The restaurant located at 2700 W. Bowles Avenue failed our Restaurant Report Card with 12 critical health code violations in its November 2014 and May 2015 inspections.

The critical violations included the following:

  • A container of bread stored in the trash
  • Kitchen employees failed to wash their hands before donning gloves
  • Raw beef was stored above cooked ham and cheese
  • Sausages, eggs and cheese were held unsafe temperatures, and that can cause food poisoning.

Owner Jason Parfenoff told FOX31 Investigative Reporter Heidi Hemmat, “we weren’t storing bread in the trash can.”

He said the bread was in a container over the trash can, but since the health department “didn’t like that,” they are no longer storing it there. Parfenoff claimed all of the other violations have been corrected.
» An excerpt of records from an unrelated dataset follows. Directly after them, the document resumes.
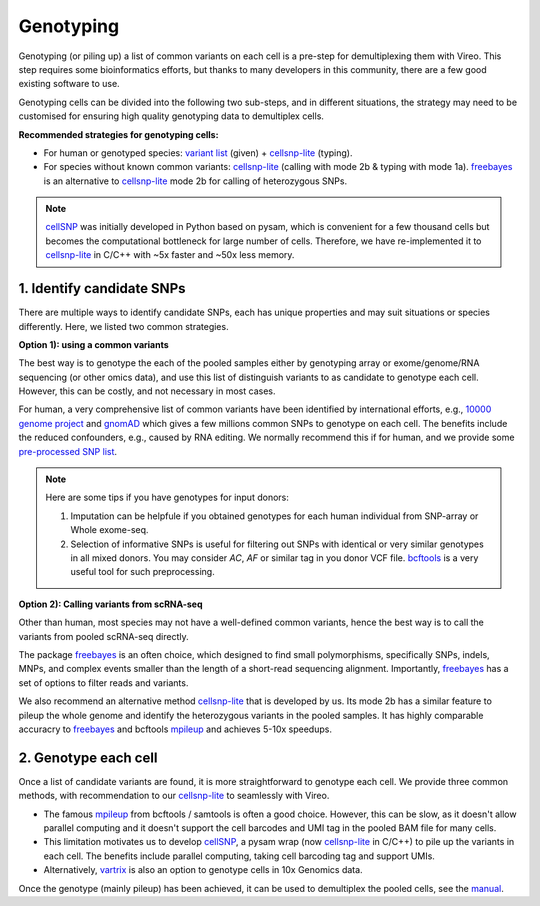 ==========
Genotyping
==========

Genotyping (or piling up) a list of common variants on each cell is a pre-step 
for demultiplexing them with Vireo. This step requires some bioinformatics 
efforts, but thanks to many developers in this community, there are a few 
good existing software to use.

Genotyping cells can be divided into the following two sub-steps, and in 
different situations, the strategy may need to be customised for ensuring 
high quality genotyping data to demultiplex cells.

**Recommended strategies for genotyping cells:**

* For human or genotyped species: `variant list`_ (given) + cellsnp-lite_ (typing).
* For species without known common variants: cellsnp-lite_ (calling with mode 2b
  & typing with mode 1a). freebayes_ is an alternative to cellsnp-lite_ mode 2b
  for calling of heterozygous SNPs.

.. note::
   cellSNP_ was initially developed in Python based on pysam, which is 
   convenient for a few thousand cells but becomes the computational bottleneck 
   for large number of cells. Therefore, we have re-implemented it to 
   cellsnp-lite_ in C/C++ with ~5x faster and ~50x less memory.


1. Identify candidate SNPs
===========================
There are multiple ways to identify candidate SNPs, each has unique properties 
and may suit situations or species differently. Here, we listed two common 
strategies.

**Option 1): using a common variants**

The best way is to genotype the each of the pooled samples either by genotyping 
array or exome/genome/RNA sequencing (or other omics data), and use this list of 
distinguish variants to as candidate to genotype each cell. However, this can 
be costly, and not necessary in most cases.

For human, a very comprehensive list of common variants have been identified 
by international efforts, e.g., `10000 genome project`_ and gnomAD_ which gives 
a few millions common SNPs to genotype on each cell. The benefits include the 
reduced confounders, e.g., caused by RNA editing. We normally recommend this if 
for human, and we provide some `pre-processed SNP list`_.

.. note::
  Here are some tips if you have genotypes for input donors:
  
  1. Imputation can be helpfule if you obtained genotypes for each human  
     individual from SNP-array or Whole exome-seq. 
  2. Selection of informative SNPs is useful for filtering out SNPs with 
     identical or very similar genotypes in all mixed donors. You may consider
     `AC`, `AF` or similar tag in you donor VCF file. bcftools_ is a very 
     useful tool for such preprocessing.


**Option 2): Calling variants from scRNA-seq**

Other than human, most species may not have a well-defined common variants, 
hence the best way is to call the variants from pooled scRNA-seq directly.

The package freebayes_ is an often choice, which designed to find small 
polymorphisms, specifically SNPs, indels, MNPs, and complex events smaller than 
the length of a short-read sequencing alignment. Importantly, freebayes_ has 
a set of options to filter reads and variants.

We also recommend an alternative method cellsnp-lite_ that is developed by us.  
Its mode 2b has a similar feature to pileup the whole genome and identify the 
heterozygous variants in the pooled samples. It has highly comparable 
accuracry to freebayes_ and bcftools mpileup_ and achieves 5-10x speedups.


2. Genotype each cell
=====================

Once a list of candidate variants are found, it is more straightforward to 
genotype each cell. We provide three common methods, with recommendation to 
our cellsnp-lite_ to seamlessly with Vireo.

* The famous mpileup_ from bcftools / samtools is often a good choice. However, 
  this can be slow, as it doesn't allow parallel  computing and it doesn't 
  support the cell barcodes and UMI tag in the pooled BAM file for many cells.

* This limitation motivates us to develop cellSNP_, a pysam wrap (now 
  cellsnp-lite_ in C/C++) to pile up the 
  variants in each cell. The benefits include parallel computing, taking cell 
  barcoding tag and support UMIs.

* Alternatively, vartrix_ is also an option to genotype cells in 10x Genomics 
  data. 

Once the genotype (mainly pileup) has been achieved, it can be used to 
demultiplex the pooled cells, see the manual_.


.. _gnomAD: https://gnomad.broadinstitute.org/
.. _10000 genome project: http://www.internationalgenome.org/
.. _variant list: https://sourceforge.net/projects/cellsnp/files/SNPlist/
.. _pre-processed SNP list: https://sourceforge.net/projects/cellsnp/files/SNPlist/
.. _freebayes: https://github.com/ekg/freebayes
.. _cellSNP: https://github.com/single-cell-genetics/cellSNP
.. _cellsnp-lite: https://cellsnp-lite.readthedocs.io/en/latest/manual.html
.. _mpileup: http://www.htslib.org/doc/bcftools.html
.. _vartrix: https://github.com/10XGenomics/vartrix
.. _manual: https://vireosnp.readthedocs.io/en/latest/manual.html
.. _bcftools: http://samtools.github.io/bcftools/bcftools.html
Toast passed a follow up inspection in June.

Rialto Café

The 16th Street Mall restaurant earns an F this week, and it’s not the first time. Rialto Café was a featured F on Restaurant report card in 2013.

In May, it was cited for 10 critical violations including fly strips that are not supposed to be used in food establishments, were hanging over food prep areas. The sanitizer wipe food prep line was so strong it was toxic, dirty rags were also sitting on food contact surfaces and the soda dispenser was covered in mold. The Rialto Café provided this statement:

“The Rialto management was made aware of the specific issues during the inspection and took immediate action to resolve each one.  Upon subsequent inspections all issues had been resolved to the satisfaction of the inspector.”

Crave Nutrition and Juice Bar

This Littleton smoothie bar, located at 9729 W. Coal Mine Ave., earns our A of the week for back-to-back perfect inspections. The owner declined our request for an interview.

How restaurants appear on our Report Card

Restaurant Report Card airs on FOX31 Denver News at 9 each Friday night and it features health inspections in the city and county of Denver, Jefferson County, Weld County and restaurants under the jurisdiction of the Tri-County Health Department. The Tri-County Health Department includes Adams, Arapahoe and Douglas counties.

HEIDI HEMMATAn inspection is a “snapshot” of what is happening during the day and time of the inspection. On any given day, a restaurant could have more or fewer violations than noted in an inspection. Also, at the time of an inspection, violations are recorded and can be corrected prior to the inspector leaving the restaurant. If violations are not corrected, a follow-up inspection is scheduled.

The criteria FOX31 Denver uses to give a restaurant a failing grade includes the evaluation of two unannounced inspections by county health inspectors. A failing restaurant must have five critical violations on their most recent regular inspection and five critical violations on the previous regular inspection. Health inspectors may conduct critical or follow-up inspections, due to the number of critical violations found during a regular inspection. Those inspections may also be considered for our reports. We recognize restaurants with two perfect regular inspections in a row by awarding them an A.